◆ WHAT YOU WILL DO ◆
The required answer is every line of the data containing the word "scroll".

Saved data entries
—————
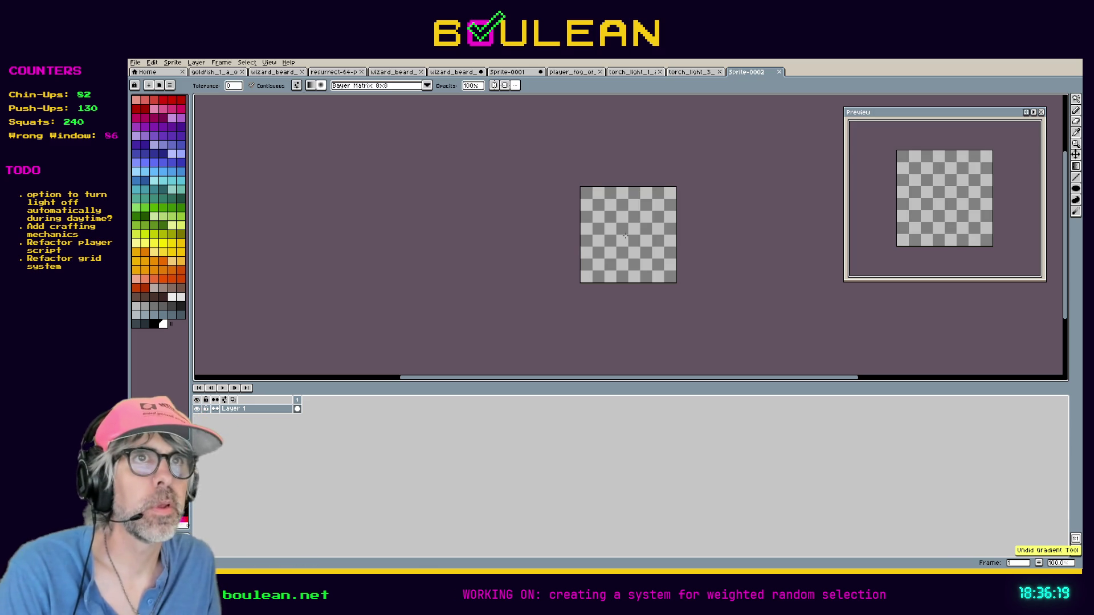
{"action": "key", "text": "ctrl+shift+Tab"}
{"action": "key", "text": "ctrl+shift+Tab"}
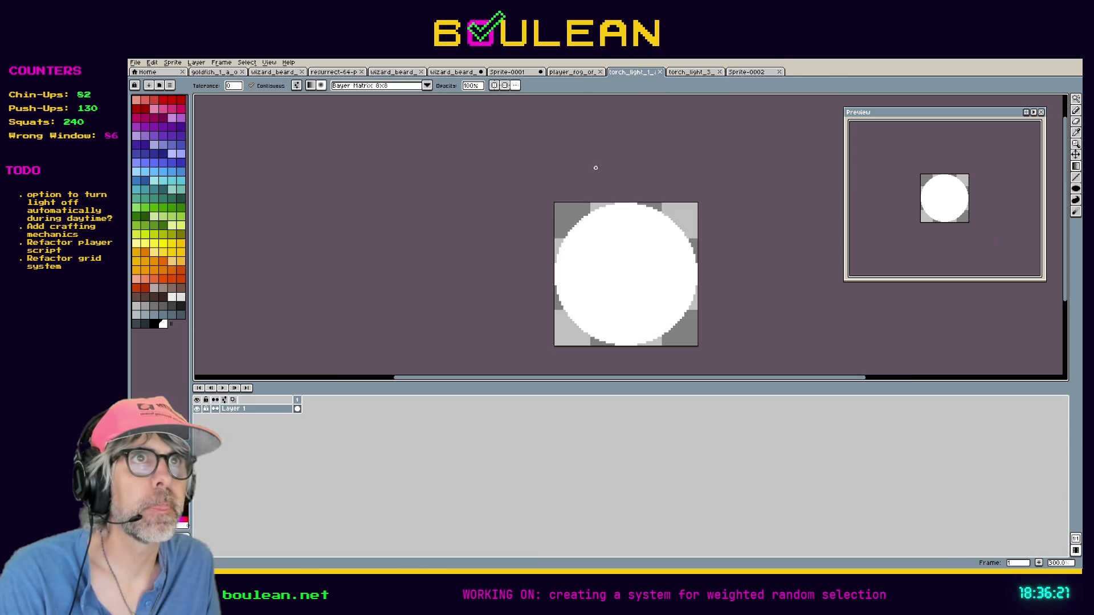
- Try light-grey and black fills on torch_light_1's white circle, undoing the black fill
{"action": "left_click", "coordinate": [609, 273]}
{"action": "scroll", "coordinate": [607, 265], "scroll_direction": "up", "scroll_amount": 1}
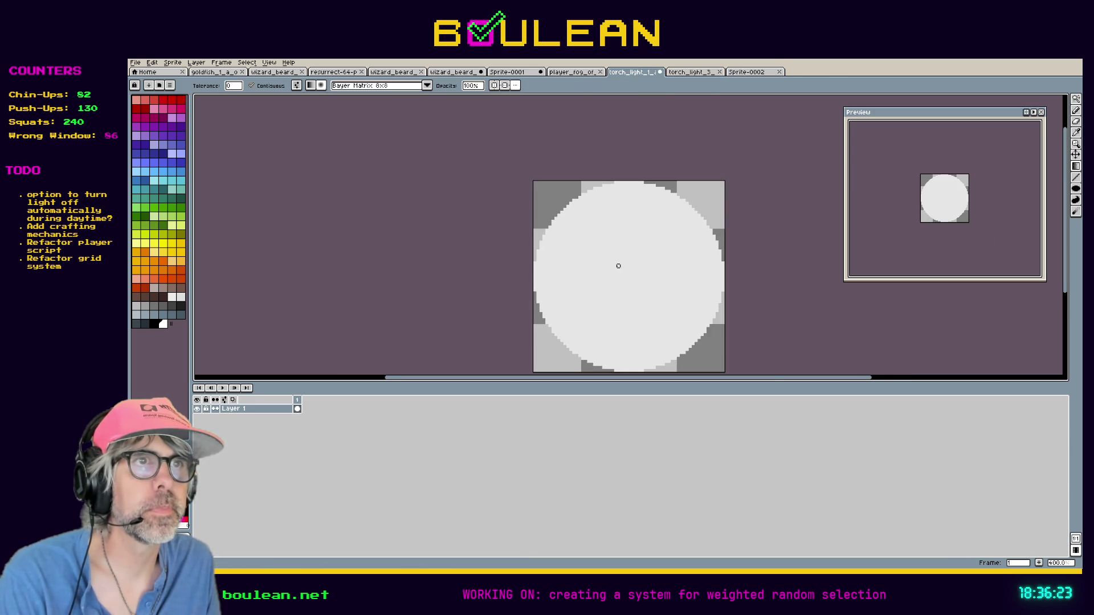
{"action": "scroll", "coordinate": [618, 266], "scroll_direction": "up", "scroll_amount": 2}
{"action": "scroll", "coordinate": [618, 266], "scroll_direction": "down", "scroll_amount": 2}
—————
◆ EXERCISE ANSWER ◆
{"action": "scroll", "coordinate": [607, 265], "scroll_direction": "up", "scroll_amount": 1}
{"action": "scroll", "coordinate": [618, 266], "scroll_direction": "up", "scroll_amount": 2}
{"action": "scroll", "coordinate": [618, 266], "scroll_direction": "down", "scroll_amount": 2}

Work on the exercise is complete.